◆ Directive: Reproduce the lines below from the line with "отраслях, металлургии и пр." to the line with "Bambawale insiste sur", both ends included. Leave the pictures out.

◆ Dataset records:
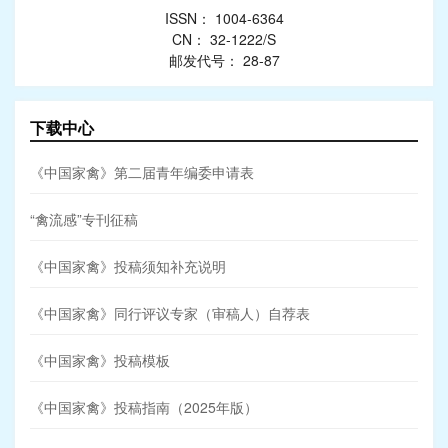
ISSN： 1004-6364
CN： 32-1222/S
邮发代号： 28-87
下载中心
《中国家禽》第二届青年编委申请表
“禽流感”专刊征稿
《中国家禽》投稿须知补充说明
《中国家禽》同行评议专家（审稿人）自荐表
《中国家禽》投稿模板
《中国家禽》投稿指南（2025年版）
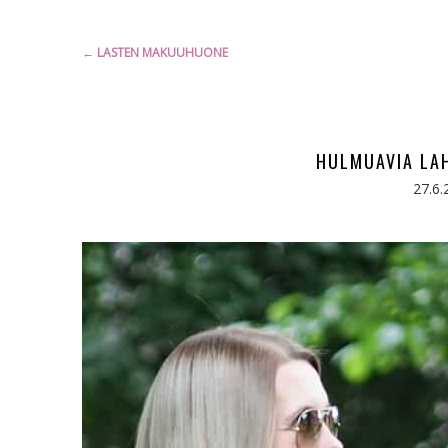
Artikkelien
←
LASTEN MAKUUHUONE
selaus
HULMUAVIA LAH
27.6.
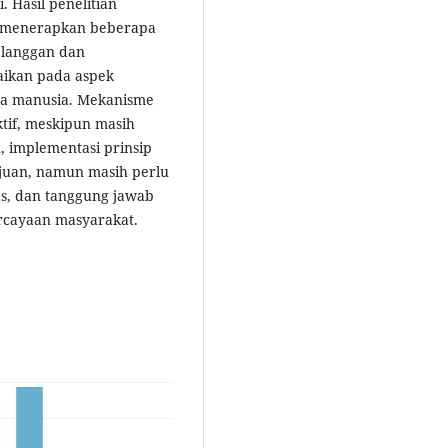
 Hasil penelitian
 menerapkan beberapa
elanggan dan
aikan pada aspek
ya manusia. Mekanisme
tif, meskipun masih
, implementasi prinsip
uan, namun masih perlu
as, dan tanggung jawab
rcayaan masyarakat.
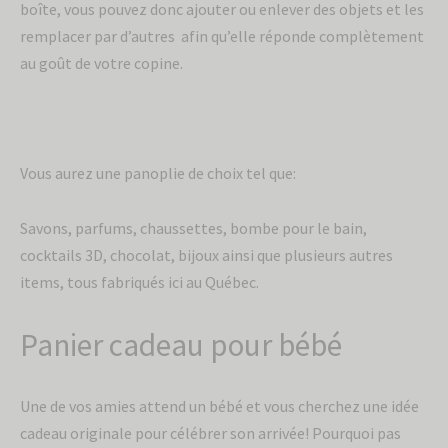
boîte, vous pouvez donc ajouter ou enlever des objets et les
remplacer par d’autres afin qu’elle réponde complètement
au goût de votre copine.
Vous aurez une panoplie de choix tel que:
Savons, parfums, chaussettes, bombe pour le bain,
cocktails 3D, chocolat, bijoux ainsi que plusieurs autres
items, tous fabriqués ici au Québec.
Panier cadeau pour bébé
Une de vos amies attend un bébé et vous cherchez une idée
cadeau originale pour célébrer son arrivée! Pourquoi pas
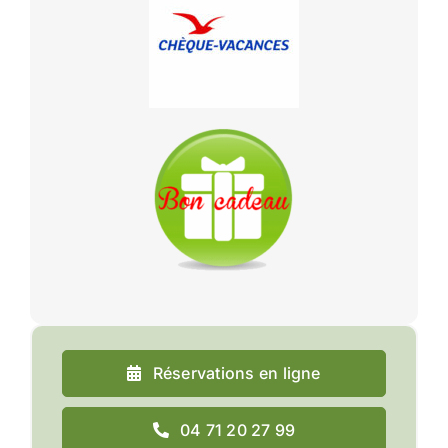
Réservations en ligne
04 71 20 27 99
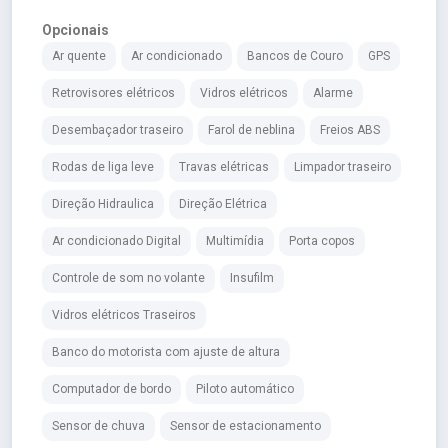
Opcionais
Ar quente
Ar condicionado
Bancos de Couro
GPS
Retrovisores elétricos
Vidros elétricos
Alarme
Desembaçador traseiro
Farol de neblina
Freios ABS
Rodas de liga leve
Travas elétricas
Limpador traseiro
Direção Hidraulica
Direção Elétrica
Ar condicionado Digital
Multimídia
Porta copos
Controle de som no volante
Insufilm
Vidros elétricos Traseiros
Banco do motorista com ajuste de altura
Computador de bordo
Piloto automático
Sensor de chuva
Sensor de estacionamento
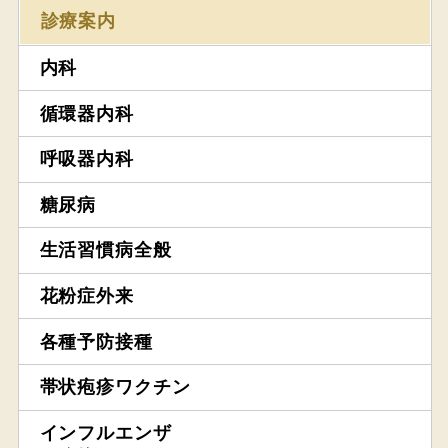
診療案内
内科
循環器内科
呼吸器内科
糖尿病
生活習慣病全般
花粉症外来
各種予防接種
帯状疱疹ワクチン
インフルエンザ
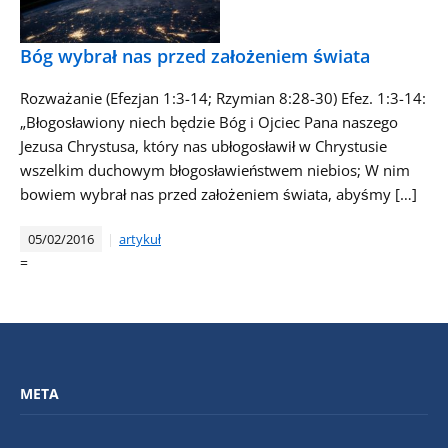
Bóg wybrał nas przed założeniem świata
Rozważanie (Efezjan 1:3-14; Rzymian 8:28-30) Efez. 1:3-14:
„Błogosławiony niech będzie Bóg i Ojciec Pana naszego
Jezusa Chrystusa, który nas ubłogosławił w Chrystusie
wszelkim duchowym błogosławieństwem niebios; W nim
bowiem wybrał nas przed założeniem świata, abyśmy […]
05/02/2016
artykuł
=
META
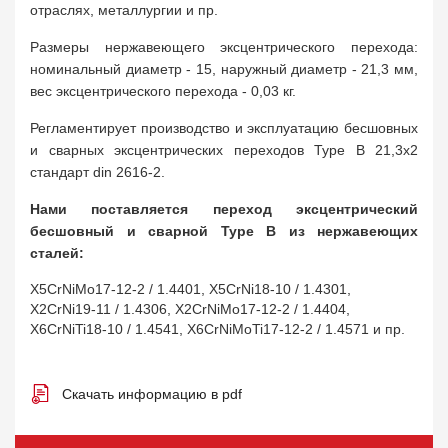
отраслях, металлургии и пр.
Размеры нержавеющего эксцентрического перехода:
номинальный диаметр - 15, наружный диаметр - 21,3 мм,
вес эксцентрического перехода - 0,03 кг.
Регламентирует производство и эксплуатацию бесшовных
и сварных эксцентрических переходов Type B 21,3х2
стандарт din 2616-2.
Нами поставляется переход эксцентрический
бесшовный и сварной Type B из нержавеющих
сталей:
X5CrNiMo17-12-2 / 1.4401, X5CrNi18-10 / 1.4301,
X2CrNi19-11 / 1.4306, X2CrNiMo17-12-2 / 1.4404,
X6CrNiTi18-10 / 1.4541, X6CrNiMoTi17-12-2 / 1.4571 и пр.
Скачать информацию в pdf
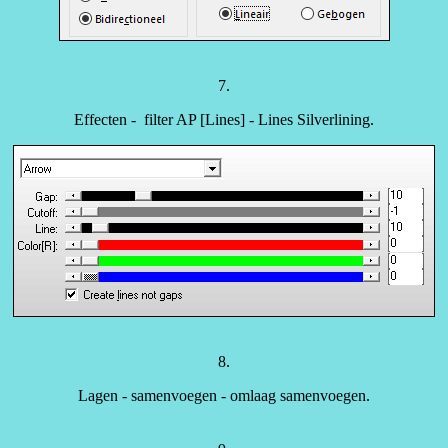
7.
Effecten - filter AP [Lines] - Lines Silverlining.
8.
Lagen - samenvoegen - omlaag samenvoegen.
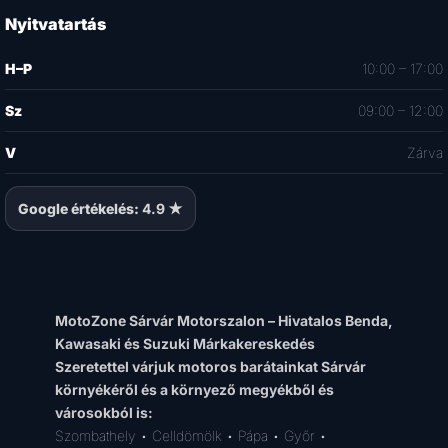
Nyitvatartás
H–P
10:00 – 17:00
Sz
09:00 – 12:00
V
Zárva
Google értékelés:
4.9 ★
MotoZone Sárvár Motorszalon – Hivatalos Benda,
Kawasaki és Suzuki Márkakereskedés
Szeretettel várjuk motoros barátainkat Sárvár
környékéről és a környező megyékből és
városokból is:
Szombathely • Celldömölk • Pápa • Győr •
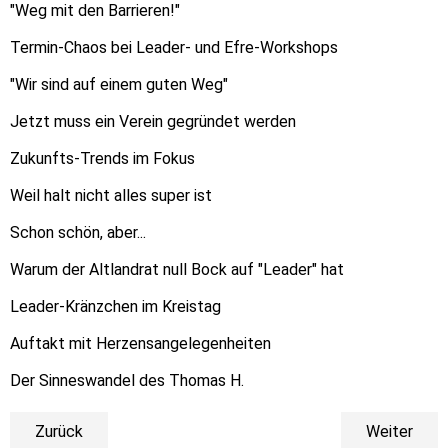
"Weg mit den Barrieren!"
Termin-Chaos bei Leader- und Efre-Workshops
"Wir sind auf einem guten Weg"
Jetzt muss ein Verein gegründet werden
Zukunfts-Trends im Fokus
Weil halt nicht alles super ist
Schon schön, aber...
Warum der Altlandrat null Bock auf "Leader" hat
Leader-Kränzchen im Kreistag
Auftakt mit Herzensangelegenheiten
Der Sinneswandel des Thomas H.
Zurück
Weiter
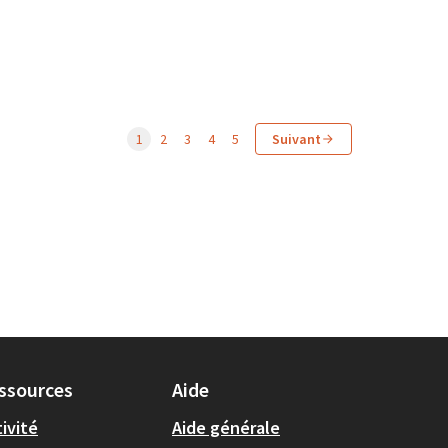
1
2
3
4
5
Suivant
ssources
Aide
ivité
Aide générale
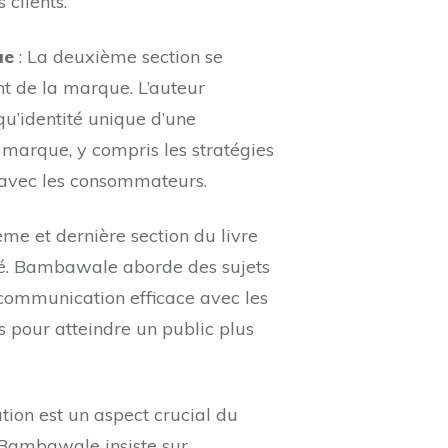
 clients.
ue
: La deuxième section se
nt de la marque. L’auteur
qu’identité unique d’une
a marque, y compris les stratégies
s avec les consommateurs.
ième et dernière section du livre
hé. Bambawale aborde des sujets
 communication efficace avec les
es pour atteindre un public plus
ion est un aspect crucial du
. Bambawale insiste sur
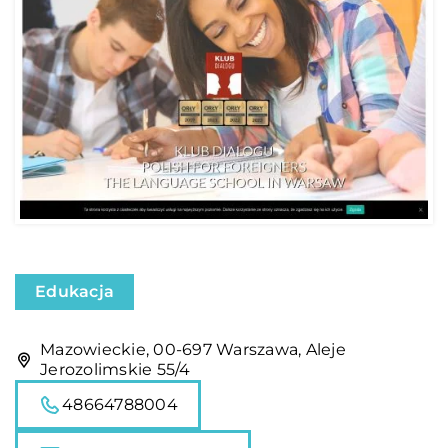
Edukacja
Mazowieckie, 00-697 Warszawa, Aleje
Jerozolimskie 55/4
48664788004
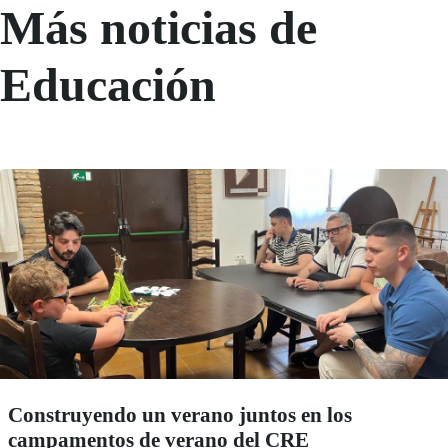
Más noticias de
Educación
Construyendo un verano juntos en los
campamentos de verano del CRE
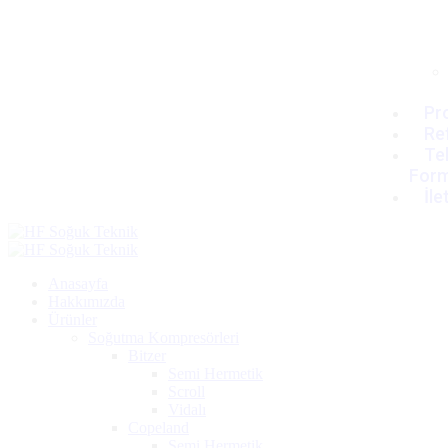
Pro
Re
Tek
For
İle
Anasayfa
Hakkımızda
Ürünler
Soğutma Kompresörleri
Bitzer
Semi Hermetik
Scroll
Vidalı
Copeland
Semi Hermetik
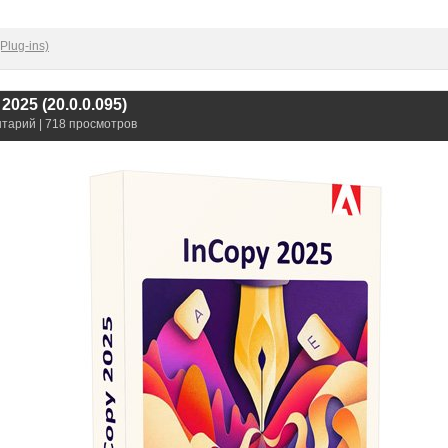
Plug-ins)
025 (20.0.0.095)
нтарий | 718 просмотров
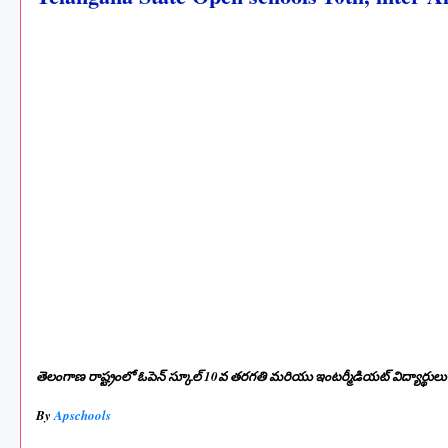
తెలంగాణ రాష్ట్రంలో ఓపెన్ స్కూల్ 10వ తరగతి మరియు ఇంటర్మీడియట్ విద్యార్థులు అందర
By
Apschools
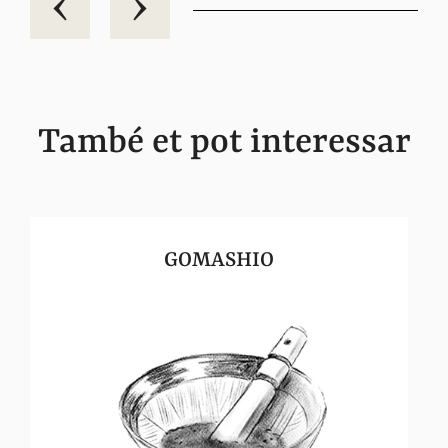
També et pot interessar
GOMASHIO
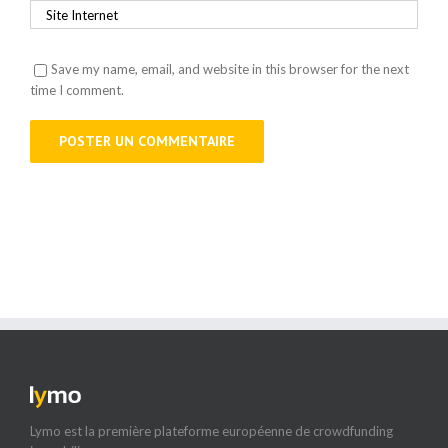
Save my name, email, and website in this browser for the next
time I comment.
Lymo est la première plateforme européenne de crowdfunding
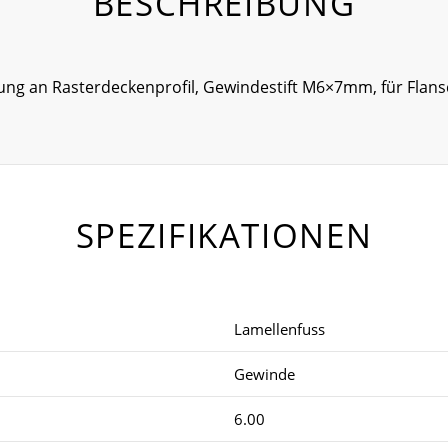
BESCHREIBUNG
igung an Rasterdeckenprofil, Gewindestift M6×7mm, für Fla
SPEZIFIKATIONEN
Lamellenfuss
Gewinde
6.00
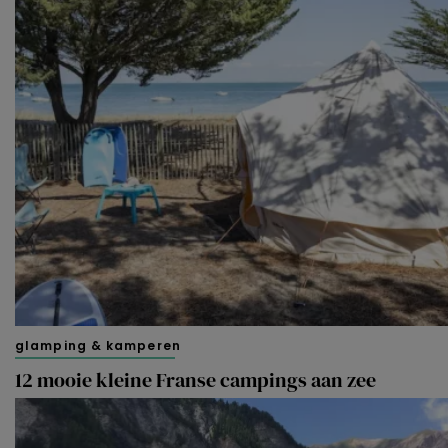
glamping & kamperen
12 mooie kleine Franse campings aan zee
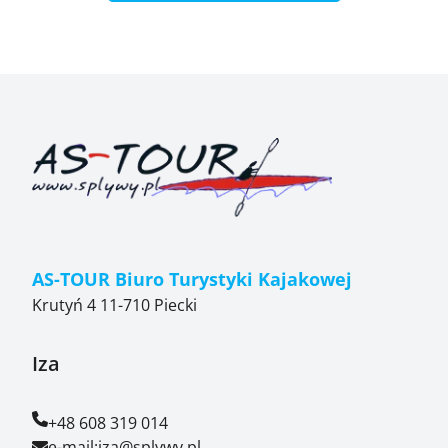
AS-TOUR Biuro Turystyki Kajakowej
Krutyń 4 11-710 Piecki
Iza
+48 608 319 014
e-mail:
iza@splywy.pl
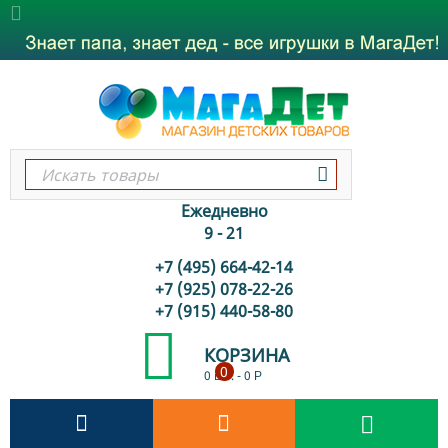
Ежедневно
9 - 21
+7 (495) 664-42-14
+7 (925) 078-22-26
+7 (915) 440-58-80
КОРЗИНА
0
0 шт.
-
0
Р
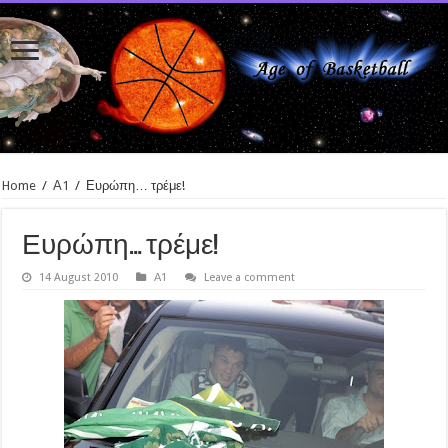
Home
/
Α1
/
Ευρώπη… τρέμε!
Ευρώπη… τρέμε!
14 August 2010
Α1
Leave a comment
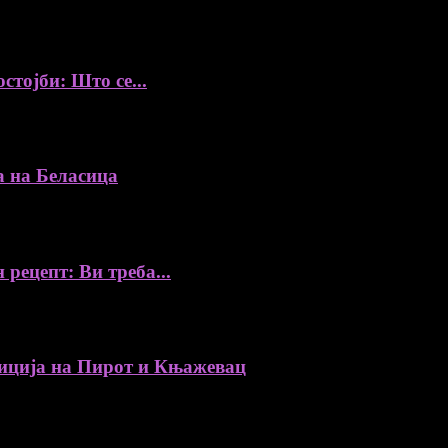
стојби: Што се...
а на Беласица
 рецепт: Ви треба...
ија на Пирот и Књажевац
, автори, ставови и информации.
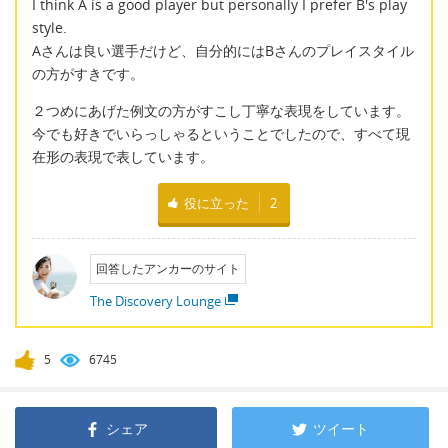
I think A is a good player but personally I prefer B's play
style.
Aさんは良い選手だけど、自分的にはBさんのプレイスタイル
の方がすきです。
２つめにあげた例文の方がすこし丁寧な表現をしています。
今でも好きでいらっしゃるということでしたので、すべて現
在形の表現で表しています。
役に立った
2
回答したアンカーのサイト
The Discovery Lounge
5
6745
シェア
ツイート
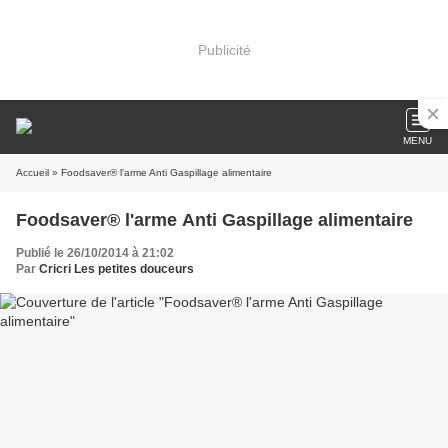
Publicité
MENU
Accueil
» Foodsaver® l'arme Anti Gaspillage alimentaire
Foodsaver® l'arme Anti Gaspillage alimentaire
Publié le 26/10/2014 à 21:02
Par
Cricri Les petites douceurs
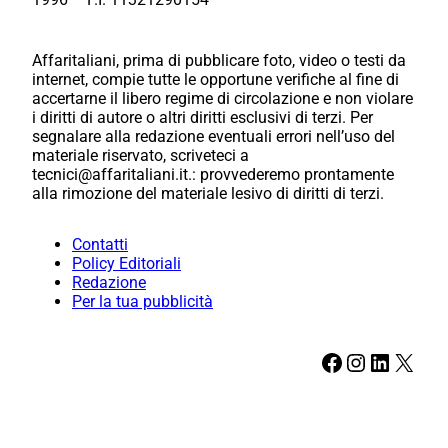
Affaritaliani, prima di pubblicare foto, video o testi da
internet, compie tutte le opportune verifiche al fine di
accertarne il libero regime di circolazione e non violare
i diritti di autore o altri diritti esclusivi di terzi. Per
segnalare alla redazione eventuali errori nell’uso del
materiale riservato, scriveteci a
tecnici@affaritaliani.it.: provvederemo prontamente
alla rimozione del materiale lesivo di diritti di terzi.
Contatti
Policy Editoriali
Redazione
Per la tua pubblicità
Facebook
Instagram
LinkedIn
X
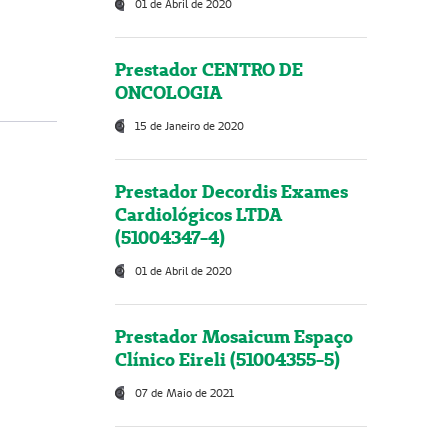
01 de Abril de 2020
Prestador CENTRO DE
ONCOLOGIA
15 de Janeiro de 2020
Prestador Decordis Exames
Cardiológicos LTDA
(51004347-4)
01 de Abril de 2020
Prestador Mosaicum Espaço
Clínico Eireli (51004355-5)
07 de Maio de 2021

◆ Written solution:
отраслях, металлургии и пр.
Размеры нержавеющего эксцентрического перехода:
номинальный диаметр - 15, наружный диаметр - 21,3 мм,
вес эксцентрического перехода - 0,03 кг.
Регламентирует производство и эксплуатацию бесшовных
и сварных эксцентрических переходов Type B 21,3х2
стандарт din 2616-2.
Нами поставляется переход эксцентрический
бесшовный и сварной Type B из нержавеющих
сталей:
X5CrNiMo17-12-2 / 1.4401, X5CrNi18-10 / 1.4301,
X2CrNi19-11 / 1.4306, X2CrNiMo17-12-2 / 1.4404,
X6CrNiTi18-10 / 1.4541, X6CrNiMoTi17-12-2 / 1.4571 и пр.
Скачать информацию в pdf
7.
Effecten - filter AP [Lines] - Lines Silverlining.
8.
Lagen - samenvoegen - omlaag samenvoegen.
Nyitvatartás
H–P
10:00 – 17:00
Sz
09:00 – 12:00
V
Zárva
Google értékelés:
4.9 ★
MotoZone Sárvár Motorszalon – Hivatalos Benda,
Kawasaki és Suzuki Márkakereskedés
Szeretettel várjuk motoros barátainkat Sárvár
környékéről és a környező megyékből és
városokból is:
Szombathely • Celldömölk • Pápa • Győr •
"Weg mit den Barrieren!"
Termin-Chaos bei Leader- und Efre-Workshops
"Wir sind auf einem guten Weg"
Jetzt muss ein Verein gegründet werden
Zukunfts-Trends im Fokus
Weil halt nicht alles super ist
Schon schön, aber...
Warum der Altlandrat null Bock auf "Leader" hat
Leader-Kränzchen im Kreistag
Auftakt mit Herzensangelegenheiten
Der Sinneswandel des Thomas H.
Zurück
Weiter
1
2
3
4
5
Suivant
ssources
Aide
ivité
Aide générale
 clients.
ue
: La deuxième section se
nt de la marque. L’auteur
qu’identité unique d’une
a marque, y compris les stratégies
s avec les consommateurs.
ième et dernière section du livre
hé. Bambawale aborde des sujets
 communication efficace avec les
es pour atteindre un public plus
ion est un aspect crucial du
. Bambawale insiste sur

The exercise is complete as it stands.